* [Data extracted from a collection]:
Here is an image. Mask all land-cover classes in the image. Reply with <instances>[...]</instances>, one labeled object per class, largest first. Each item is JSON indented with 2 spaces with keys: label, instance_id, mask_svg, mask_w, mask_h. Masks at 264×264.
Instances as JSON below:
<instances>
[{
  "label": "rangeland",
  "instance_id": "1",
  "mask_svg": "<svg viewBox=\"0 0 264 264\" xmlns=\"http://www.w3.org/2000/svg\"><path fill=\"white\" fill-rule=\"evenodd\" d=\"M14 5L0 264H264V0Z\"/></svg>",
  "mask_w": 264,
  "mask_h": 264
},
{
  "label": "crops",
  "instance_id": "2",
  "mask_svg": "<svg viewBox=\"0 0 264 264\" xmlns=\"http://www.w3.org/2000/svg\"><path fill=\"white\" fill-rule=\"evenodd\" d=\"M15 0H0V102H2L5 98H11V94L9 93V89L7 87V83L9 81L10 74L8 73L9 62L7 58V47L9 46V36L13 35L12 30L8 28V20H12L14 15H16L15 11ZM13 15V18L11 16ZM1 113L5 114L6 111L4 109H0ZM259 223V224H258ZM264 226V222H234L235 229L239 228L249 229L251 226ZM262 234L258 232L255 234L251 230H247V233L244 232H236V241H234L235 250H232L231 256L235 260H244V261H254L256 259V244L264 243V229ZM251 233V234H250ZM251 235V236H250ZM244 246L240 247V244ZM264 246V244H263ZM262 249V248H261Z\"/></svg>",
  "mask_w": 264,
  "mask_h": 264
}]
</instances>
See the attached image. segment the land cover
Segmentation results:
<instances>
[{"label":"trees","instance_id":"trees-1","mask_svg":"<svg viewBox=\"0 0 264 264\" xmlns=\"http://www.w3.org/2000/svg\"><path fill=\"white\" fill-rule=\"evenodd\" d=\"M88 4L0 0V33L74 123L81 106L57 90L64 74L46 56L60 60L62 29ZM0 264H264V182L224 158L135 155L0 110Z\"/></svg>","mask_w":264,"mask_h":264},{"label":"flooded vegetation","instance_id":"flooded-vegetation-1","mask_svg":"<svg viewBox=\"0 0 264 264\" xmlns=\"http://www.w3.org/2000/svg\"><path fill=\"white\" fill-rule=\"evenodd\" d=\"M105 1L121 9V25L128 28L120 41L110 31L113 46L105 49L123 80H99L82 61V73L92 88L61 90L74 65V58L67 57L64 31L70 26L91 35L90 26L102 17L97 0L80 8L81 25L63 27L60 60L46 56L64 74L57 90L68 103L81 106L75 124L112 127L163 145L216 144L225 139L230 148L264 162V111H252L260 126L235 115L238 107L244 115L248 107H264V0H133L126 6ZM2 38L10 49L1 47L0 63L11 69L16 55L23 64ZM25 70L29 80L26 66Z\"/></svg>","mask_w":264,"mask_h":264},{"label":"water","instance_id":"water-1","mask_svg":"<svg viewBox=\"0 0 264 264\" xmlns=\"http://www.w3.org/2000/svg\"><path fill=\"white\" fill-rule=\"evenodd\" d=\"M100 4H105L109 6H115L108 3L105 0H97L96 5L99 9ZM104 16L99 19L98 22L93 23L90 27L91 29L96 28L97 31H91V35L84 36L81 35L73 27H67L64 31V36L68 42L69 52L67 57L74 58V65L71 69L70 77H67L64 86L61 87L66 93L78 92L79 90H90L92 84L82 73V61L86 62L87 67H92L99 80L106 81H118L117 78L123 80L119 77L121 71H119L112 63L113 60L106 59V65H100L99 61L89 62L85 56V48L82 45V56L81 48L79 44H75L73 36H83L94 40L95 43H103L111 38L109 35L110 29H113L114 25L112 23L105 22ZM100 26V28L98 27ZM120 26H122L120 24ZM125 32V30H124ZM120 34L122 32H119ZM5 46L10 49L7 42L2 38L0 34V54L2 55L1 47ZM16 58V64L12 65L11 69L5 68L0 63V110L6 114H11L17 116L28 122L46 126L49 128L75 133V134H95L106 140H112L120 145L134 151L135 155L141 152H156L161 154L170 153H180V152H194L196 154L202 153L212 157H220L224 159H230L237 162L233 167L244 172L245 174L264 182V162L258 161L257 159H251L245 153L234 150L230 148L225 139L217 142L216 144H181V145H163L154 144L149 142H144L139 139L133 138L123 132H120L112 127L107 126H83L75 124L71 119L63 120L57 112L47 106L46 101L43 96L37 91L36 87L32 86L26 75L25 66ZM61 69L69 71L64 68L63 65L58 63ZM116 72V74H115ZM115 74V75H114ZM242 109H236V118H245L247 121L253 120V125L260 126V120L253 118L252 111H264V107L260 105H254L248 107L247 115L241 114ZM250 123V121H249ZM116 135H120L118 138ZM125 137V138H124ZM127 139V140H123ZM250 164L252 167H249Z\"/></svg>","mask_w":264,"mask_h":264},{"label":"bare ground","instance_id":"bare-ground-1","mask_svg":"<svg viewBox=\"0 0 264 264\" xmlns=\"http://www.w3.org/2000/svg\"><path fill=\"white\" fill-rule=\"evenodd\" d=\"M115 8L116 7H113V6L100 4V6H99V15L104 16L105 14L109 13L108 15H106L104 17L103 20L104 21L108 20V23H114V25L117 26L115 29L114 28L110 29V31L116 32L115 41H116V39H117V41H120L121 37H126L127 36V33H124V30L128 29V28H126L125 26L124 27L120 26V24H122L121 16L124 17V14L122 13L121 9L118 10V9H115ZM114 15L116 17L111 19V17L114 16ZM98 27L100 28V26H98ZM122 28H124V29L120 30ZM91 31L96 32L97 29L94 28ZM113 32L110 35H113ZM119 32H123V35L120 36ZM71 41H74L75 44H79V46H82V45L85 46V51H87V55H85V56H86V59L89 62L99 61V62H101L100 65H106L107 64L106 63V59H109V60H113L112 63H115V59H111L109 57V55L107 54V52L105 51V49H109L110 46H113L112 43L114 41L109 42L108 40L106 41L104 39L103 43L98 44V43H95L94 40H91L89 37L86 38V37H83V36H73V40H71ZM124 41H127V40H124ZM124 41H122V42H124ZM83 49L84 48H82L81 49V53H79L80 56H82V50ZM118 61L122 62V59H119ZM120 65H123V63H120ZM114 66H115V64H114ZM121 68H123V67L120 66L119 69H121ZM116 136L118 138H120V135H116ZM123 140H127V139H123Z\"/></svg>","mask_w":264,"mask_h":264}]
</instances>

* [Description of the task]: Can you restate every record above word for word?

* [Task solution]:
Here is an image. Mask all land-cover classes in the image. Reply with <instances>[...]</instances>, one labeled object per class, largest first. Each item is JSON indented with 2 spaces with keys: label, instance_id, mask_svg, mask_w, mask_h. Masks at 264×264.
Instances as JSON below:
<instances>
[{
  "label": "rangeland",
  "instance_id": "1",
  "mask_svg": "<svg viewBox=\"0 0 264 264\" xmlns=\"http://www.w3.org/2000/svg\"><path fill=\"white\" fill-rule=\"evenodd\" d=\"M14 5L0 264H264V0Z\"/></svg>",
  "mask_w": 264,
  "mask_h": 264
},
{
  "label": "crops",
  "instance_id": "2",
  "mask_svg": "<svg viewBox=\"0 0 264 264\" xmlns=\"http://www.w3.org/2000/svg\"><path fill=\"white\" fill-rule=\"evenodd\" d=\"M15 0H0V102H2L5 98H11V94L9 93V89L7 87V83L9 81L10 74L8 73L9 62L7 58V47L9 46V36L13 35L12 30L8 28V20H12L14 15H16L15 11ZM13 15V18L11 16ZM1 113L5 114L6 111L4 109H0ZM259 223V224H258ZM264 226V222H234L235 229L239 228L249 229L251 226ZM262 234L258 232L255 234L251 230H247V233L244 232H236V241H234L235 250H232L231 256L235 260H244V261H254L256 259V244L264 243V229ZM251 233V234H250ZM251 235V236H250ZM244 246L240 247V244ZM264 246V244H263ZM262 249V248H261Z\"/></svg>",
  "mask_w": 264,
  "mask_h": 264
}]
</instances>
See the attached image. segment the land cover
Segmentation results:
<instances>
[{"label":"trees","instance_id":"trees-1","mask_svg":"<svg viewBox=\"0 0 264 264\" xmlns=\"http://www.w3.org/2000/svg\"><path fill=\"white\" fill-rule=\"evenodd\" d=\"M88 4L0 0V33L74 123L81 106L57 90L64 74L46 56L60 60L62 29ZM0 264H264V182L224 158L135 155L0 110Z\"/></svg>","mask_w":264,"mask_h":264},{"label":"flooded vegetation","instance_id":"flooded-vegetation-1","mask_svg":"<svg viewBox=\"0 0 264 264\" xmlns=\"http://www.w3.org/2000/svg\"><path fill=\"white\" fill-rule=\"evenodd\" d=\"M105 1L121 9V25L128 28L120 41L110 31L113 46L105 49L123 80H99L82 61V73L92 88L61 90L74 65V58L67 57L64 31L70 26L91 35L90 26L102 17L97 0L80 8L81 25L63 27L60 60L46 56L64 74L57 90L68 103L81 106L75 124L112 127L163 145L216 144L225 139L230 148L264 162V111H252L260 126L235 115L238 107L244 115L248 107H264V0H133L126 6ZM2 38L10 49L1 47L0 63L11 69L16 55L23 64ZM25 70L29 80L26 66Z\"/></svg>","mask_w":264,"mask_h":264},{"label":"water","instance_id":"water-1","mask_svg":"<svg viewBox=\"0 0 264 264\" xmlns=\"http://www.w3.org/2000/svg\"><path fill=\"white\" fill-rule=\"evenodd\" d=\"M100 4H105L109 6H115L108 3L105 0H97L96 5L99 9ZM104 16L99 19L98 22L93 23L90 27L91 29L96 28L97 31H91V35L84 36L81 35L73 27H67L64 31V36L68 42L69 52L67 57L74 58V65L71 69L70 77H67L64 86L61 87L66 93L78 92L79 90H90L92 84L82 73V61L86 62L87 67H92L99 80L106 81H118L117 78L123 80L119 77L121 71H119L112 63L113 60L106 59V65H100L99 61L89 62L85 56V48L82 45V56L81 48L79 44H75L73 36H83L94 40L95 43H103L111 38L109 35L110 29H113L114 25L112 23L105 22ZM100 26V28L98 27ZM120 26H122L120 24ZM125 32V30H124ZM120 34L122 32H119ZM5 46L10 49L7 42L2 38L0 34V54L2 55L1 47ZM16 58V64L12 65L11 69L5 68L0 63V110L6 114H11L17 116L28 122L46 126L49 128L75 133V134H95L106 140H112L120 145L134 151L135 155L141 152H156L161 154L170 153H180V152H194L196 154L202 153L212 157H220L224 159H230L237 162L233 167L244 172L245 174L264 182V162L258 161L257 159H251L245 153L234 150L230 148L225 139L217 142L216 144H181V145H163L154 144L149 142H144L139 139L133 138L123 132H120L112 127L107 126H83L75 124L71 119L63 120L57 112L47 106L46 101L43 96L37 91L36 87L32 86L26 75L25 66ZM61 69L69 71L64 68L63 65L58 63ZM116 72V74H115ZM115 74V75H114ZM242 109H236V118H245L247 121L253 120V125L260 126V120L253 118L252 111H264V107L260 105H254L248 107L247 115L241 114ZM250 123V121H249ZM116 135H120L118 138ZM125 137V138H124ZM127 139V140H123ZM250 164L252 167H249Z\"/></svg>","mask_w":264,"mask_h":264},{"label":"bare ground","instance_id":"bare-ground-1","mask_svg":"<svg viewBox=\"0 0 264 264\" xmlns=\"http://www.w3.org/2000/svg\"><path fill=\"white\" fill-rule=\"evenodd\" d=\"M115 8L116 7H113V6L100 4V6H99V15L104 16L105 14L109 13L108 15H106L104 17L103 20L104 21L108 20V23H114V25L117 26L115 29L114 28L110 29V31L116 32L115 41H116V39H117V41H120L121 37H126L127 36V33H124V30L128 29V28H126L125 26L124 27L120 26V24H122L121 16L124 17V14L122 13L121 9L118 10V9H115ZM114 15L116 17L111 19V17L114 16ZM98 27L100 28V26H98ZM122 28H124V29L120 30ZM91 31L96 32L97 29L94 28ZM113 32L110 35H113ZM119 32H123V35L120 36ZM71 41H74L75 44H79V46H82V45L85 46V51H87V55H85V56H86V59L89 62L99 61V62H101L100 65H106L107 64L106 63V59H109V60H113L112 63H115V59H111L109 57V55L107 54V52L105 51V49H109L110 46H113L112 43L114 41L109 42L108 40L106 41L104 39L103 43L98 44V43H95L94 40H91L89 37L86 38V37H83V36H73V40H71ZM124 41H127V40H124ZM124 41H122V42H124ZM83 49L84 48H82L81 49V53H79L80 56H82V50ZM118 61L122 62V59H119ZM120 65H123V63H120ZM114 66H115V64H114ZM121 68H123V67L120 66L119 69H121ZM116 136L118 138H120V135H116ZM123 140H127V139H123Z\"/></svg>","mask_w":264,"mask_h":264}]
</instances>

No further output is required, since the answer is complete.